Figure 8. Tmem responses after DBMT

Serial monitoring of Tmem responses were performed after DBMT in four Group B recipients who survived long-term without immunosuppression. Tmem responses in all long-term survivors remained unresponsive against the donor, while vigorous responses were observed against the third party cells (Figure 8A). In contrast, three rejectors in Group C showed vigorous anti-donor Tmem responses after DBMT (Figure 8B).

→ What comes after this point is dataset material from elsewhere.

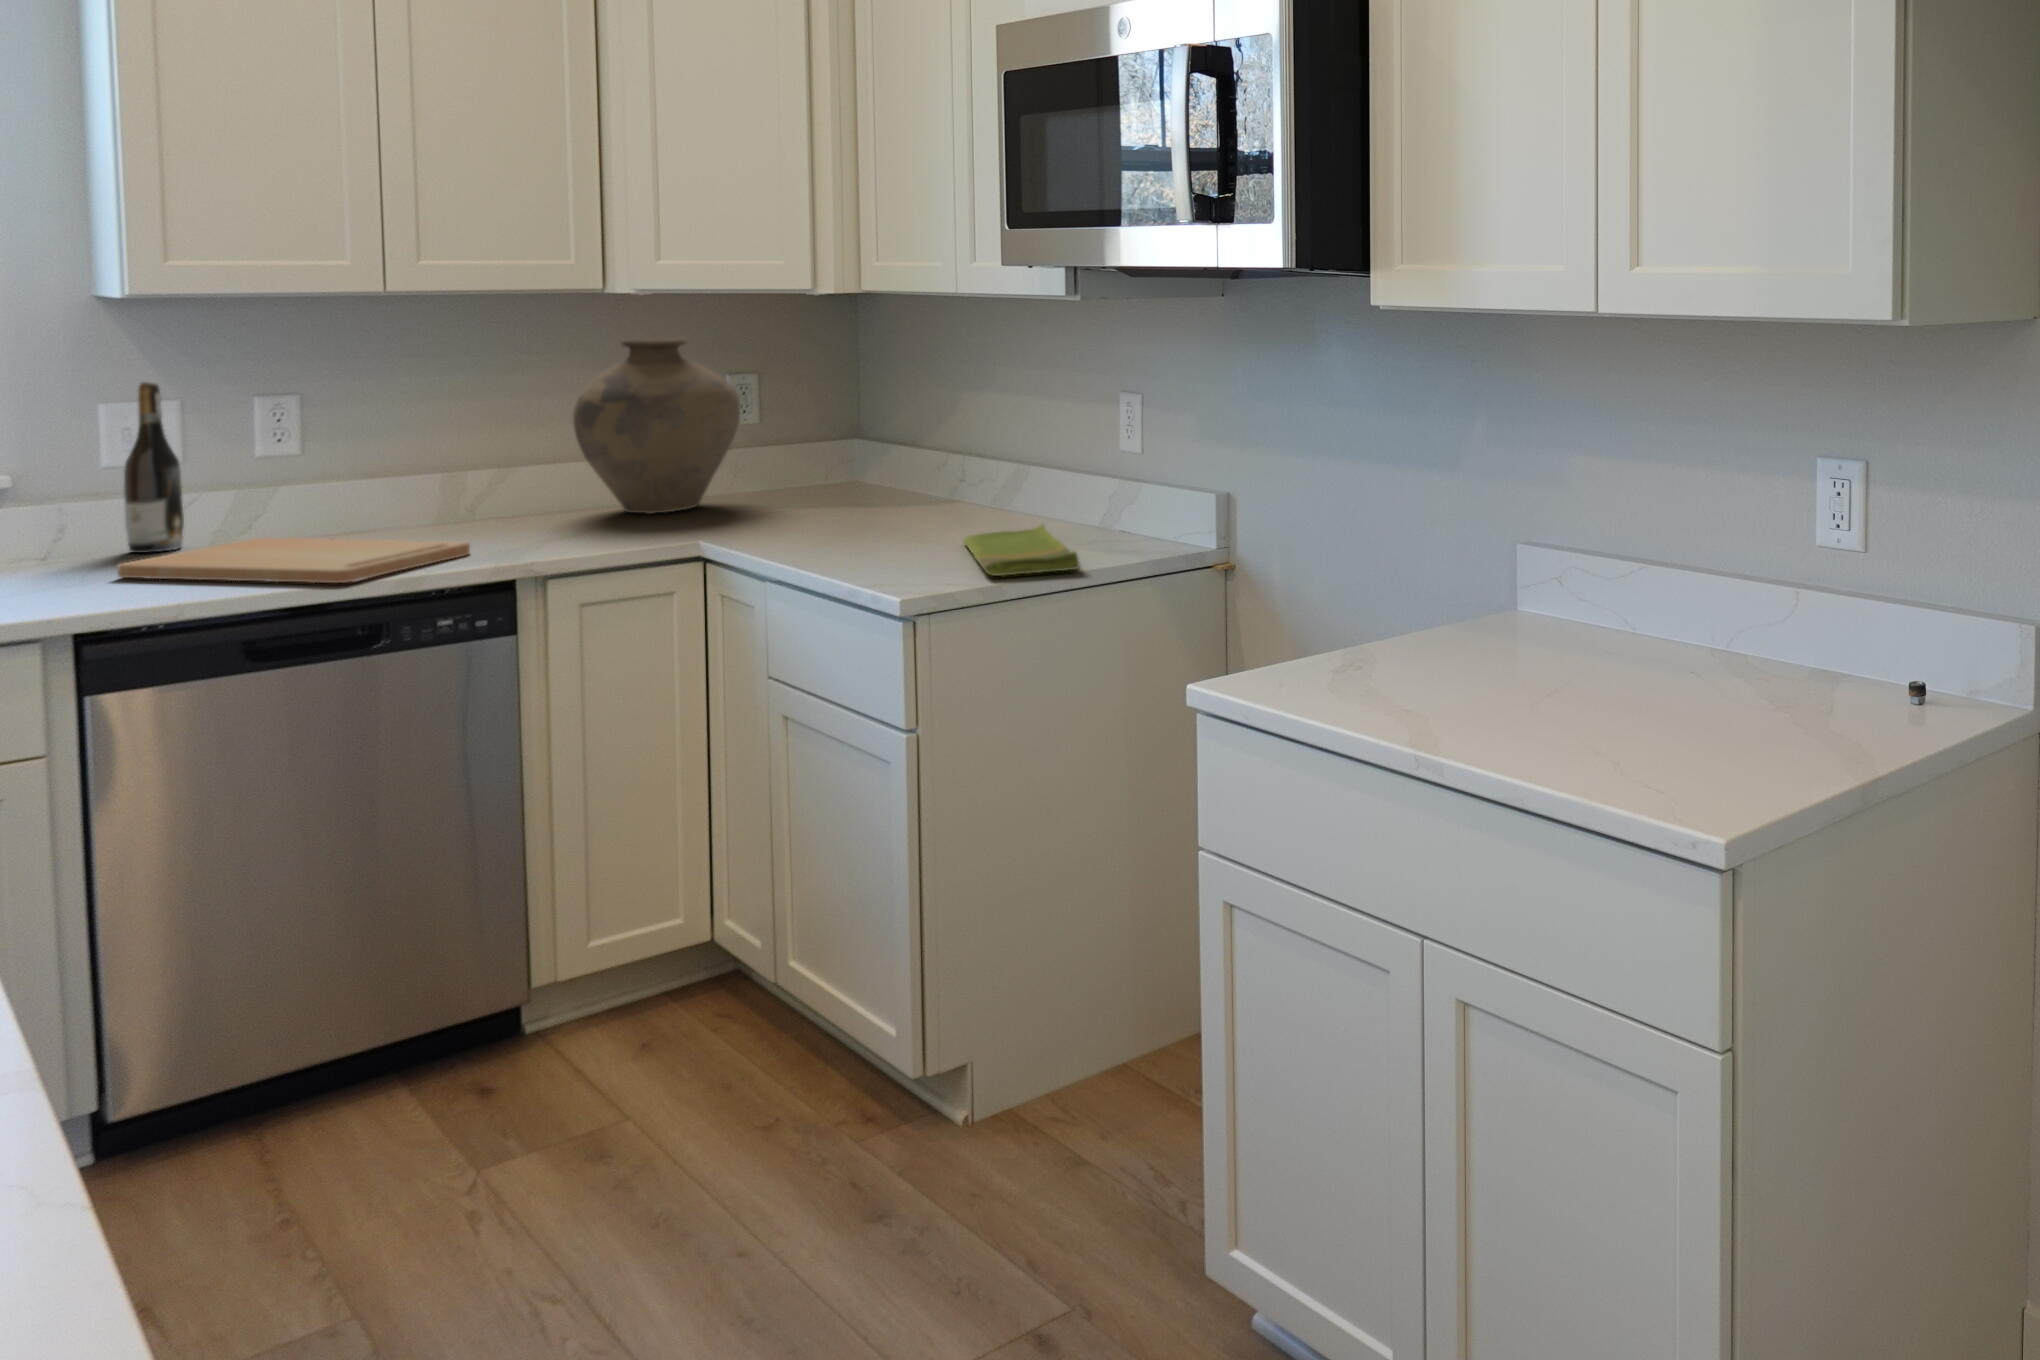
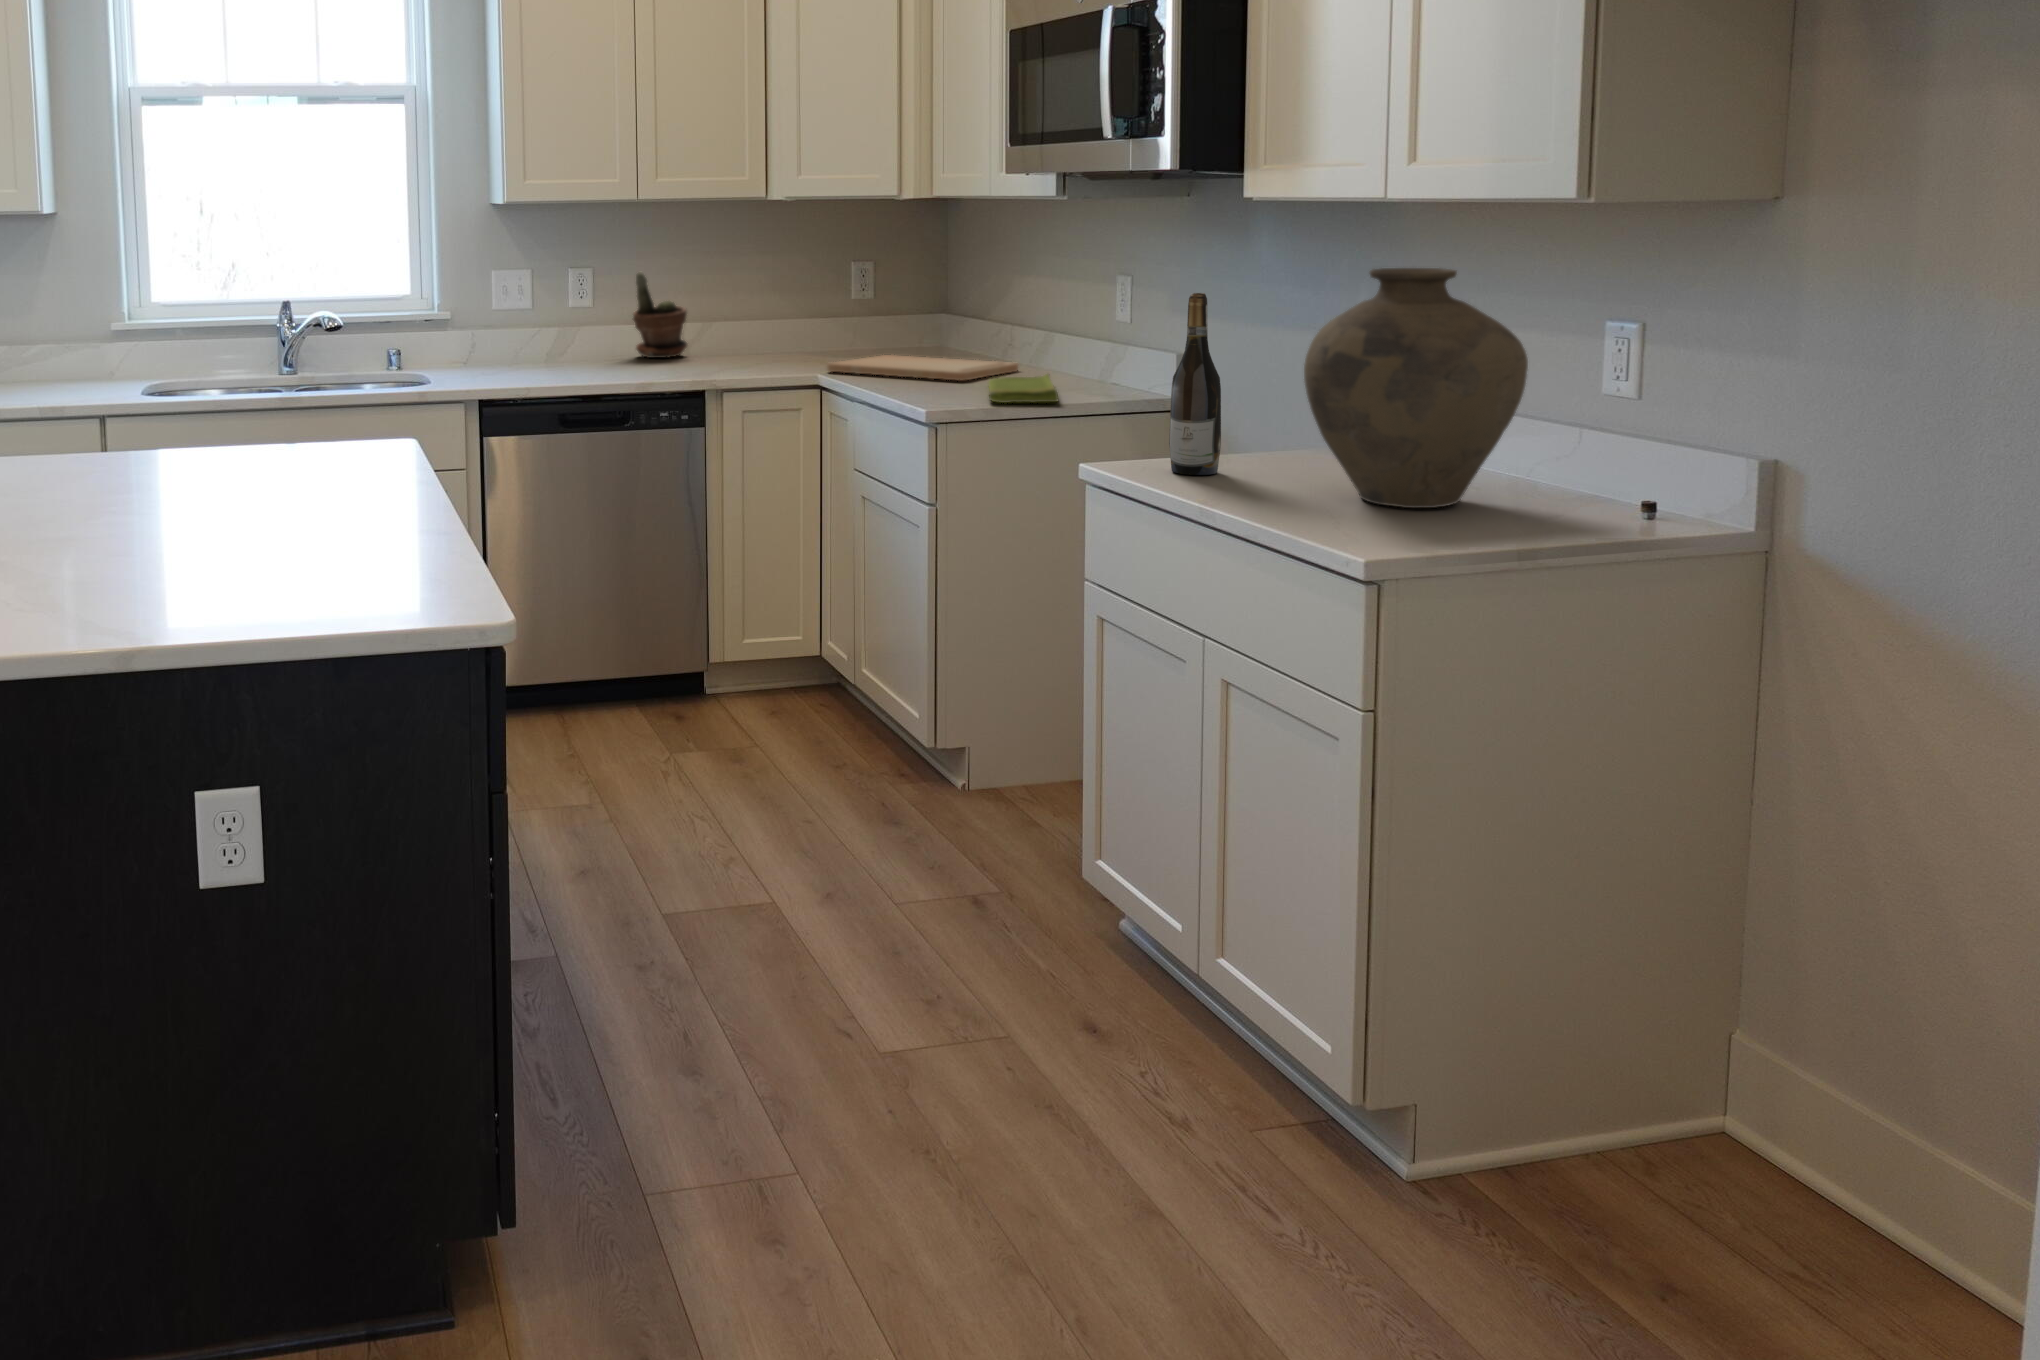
vase: present [573,338,740,514] -> present [1304,268,1528,508]
wine bottle: present [124,382,184,553] -> present [1169,293,1221,475]
potted plant: none [373,397,471,527] -> present [633,271,687,358]
cutting board: present [117,538,470,583] -> present [827,355,1018,380]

Figure 9. Inflammatory responses after KTx

A. Messenger RNA (RT-PCR): Peripheral blood samples were obtained from 10 recipients in Group B and 6 recipients in Group C before DBMT. Total RNA was extracted from recipient whole peripheral blood collected in PaxGene tubes and qt-RT-PCR was performed using cytokine specific primers and probes. 18S was used as a house keeping gene and copies of cytokine transcripts were normalized by copies of 18S. Results are expressed as ratio of cytokine copy number to 18S. Among various cytokines tested, mRNA for inflammatory cytokines IL-6, IL-17F, IL-1β and Granzyme B (GZMB) were significantly higher before BMT in Group C compared to those in Group B (p=0.008, 0.0167, 0.0167 and 0.009 respectively). The value in Y axis was expressed as ratio of copy number to 18s. B. Serum cytokine levels (Luminex): Among various serum cytokines measured by Luminex, only serum IL-6 levels were statistically higher in Group C immediately before DBMT conditioning (p=0.004). The serum levels of IL-17 were also higher in Group C but did not reach statistical significance.